Le accuse presentate da Patruno sono a questo punto accompagnate dall’analisi storica delle vicende legate alla diffusione della mafia in Italia. Si parte dall’Unità, quando il fenomeno comincia ad essere registrato in Sicilia. La mafia si dilata, attacca lentamente gli organismi dello Stato, al punto da contagiare uomini come Dell’Utri, uno dei fondatori di Forza Italia, uno colluso con le organizzazioni malavitose. In questo modo si arriva agli ultimi fenomeni di Roma-mafia capitale, mentre in provincia anche le processioni, come nel caso di Oppido Mamertina, fanno l’inchino ai capibastone. Una disamina sul Sud non può, ammette Patruno, non fare i conti con i propri mali. E questo delle mafie, anche se oggi assistiamo a una globalizzazione del fenomeno, è uno dei mali endemici del Mezzogiorno. Il peggio Sud. Un Sud che fa obbrobriosi autogol che qui si elencano con analisi aritmetica. Il gigantesco ospedale di Gravina mai entrato in funzione; la metropolitana leggera Cosenza-Rende, bloccata per faide politiche interne alla regione; abusivismo edilizio sui terreni demaniali di Vibo Valentia; le scarse royalties provenienti dal petrolio lucano; vari ecomostri sparsi tra Campania e Sicilia; fiumi di denari spesi per i rifiuti in Calabria; l’abbandono di Pompei e molto altro…

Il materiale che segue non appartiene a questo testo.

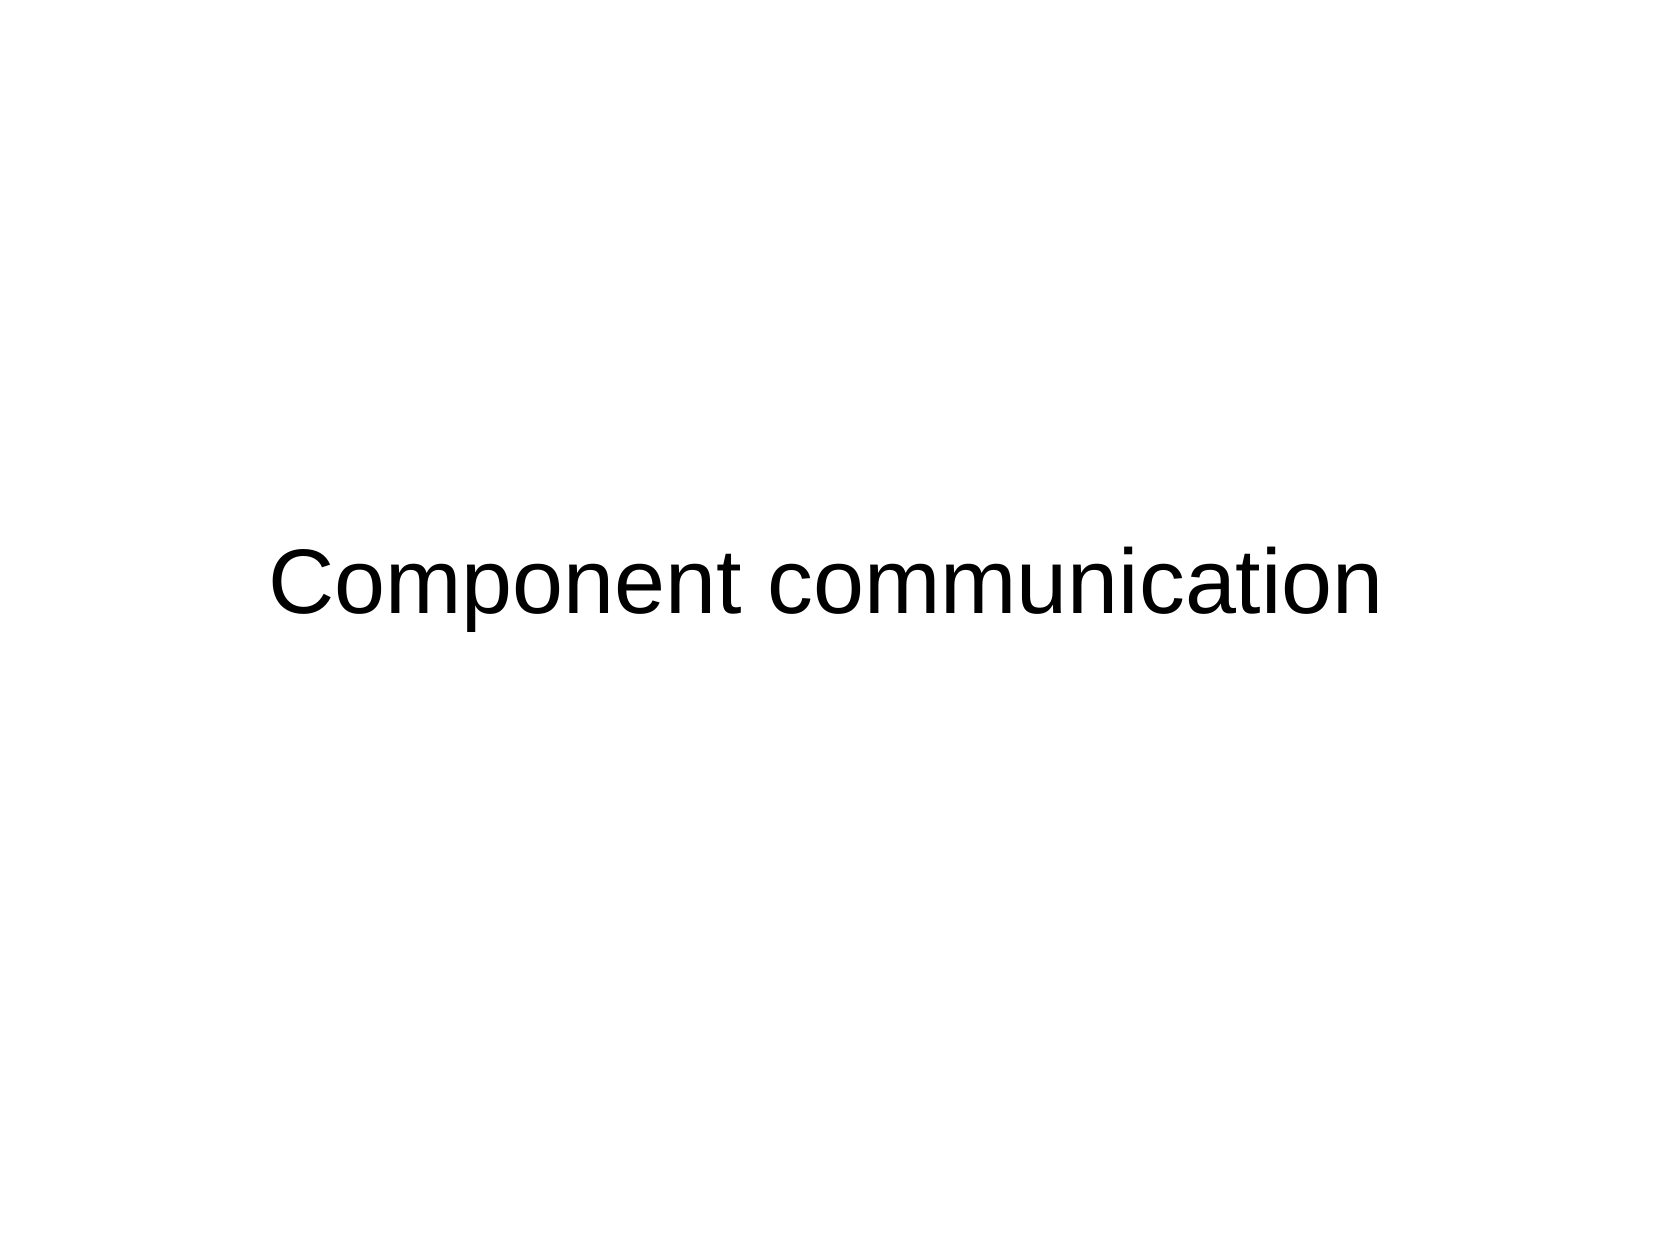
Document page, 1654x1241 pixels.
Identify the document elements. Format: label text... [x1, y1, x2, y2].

title Component communication [82, 477, 1571, 686]
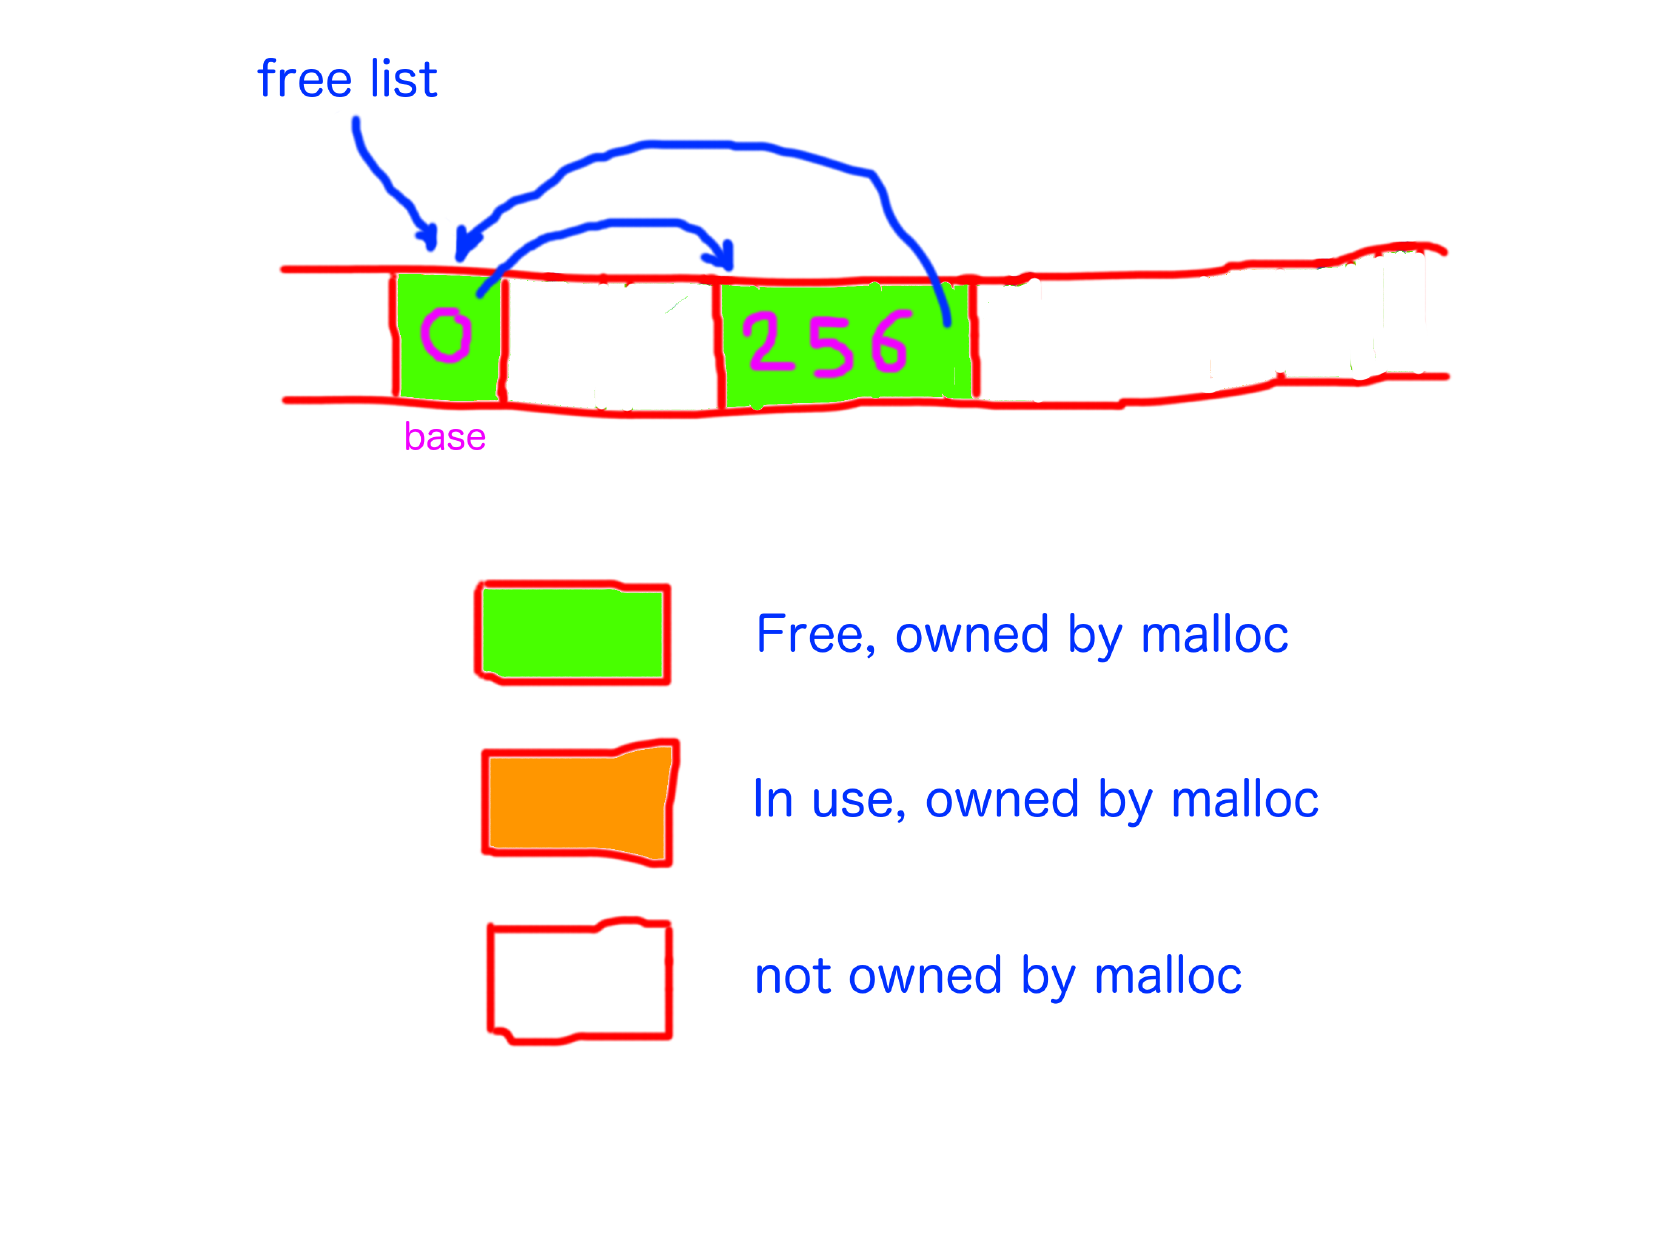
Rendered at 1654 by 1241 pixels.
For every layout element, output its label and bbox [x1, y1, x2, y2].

picture [232, 0, 1474, 1238]
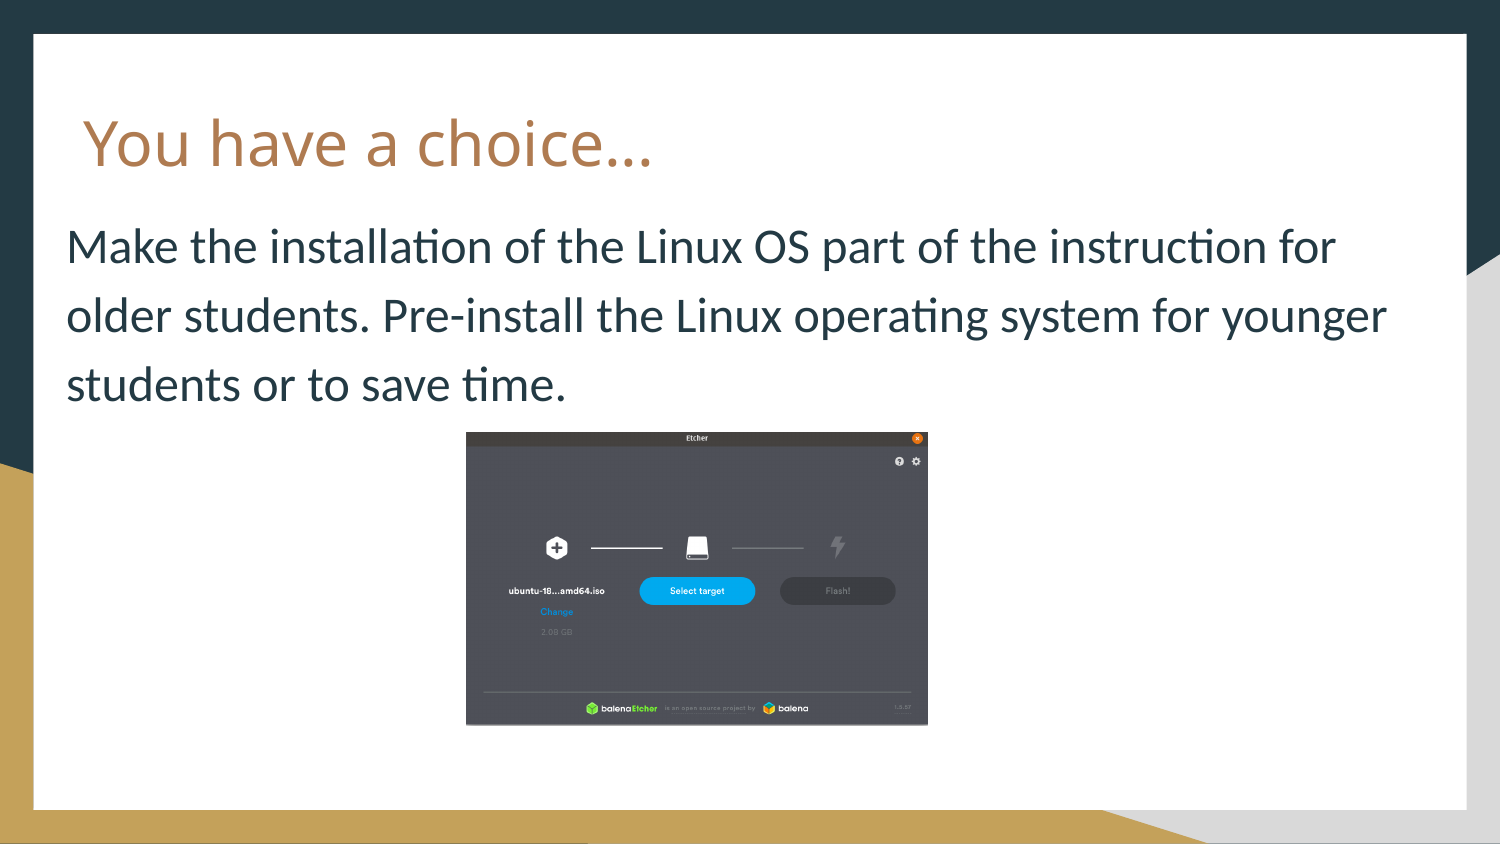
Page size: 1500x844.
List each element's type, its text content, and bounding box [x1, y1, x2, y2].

Ma esiste un Sud migliore? Un Sud non inficiato dalla delinquenza? Un Sud produttivo? L’analisi di Patruno si chiude con un elenco di progetti positivi e con un elenco di nomi e di organizzazioni che fanno del Sud un paese che opera, pensa, si difende. La punta più alta è costituita dal riconoscimento di Matera capitale europea della cultura per il 2019.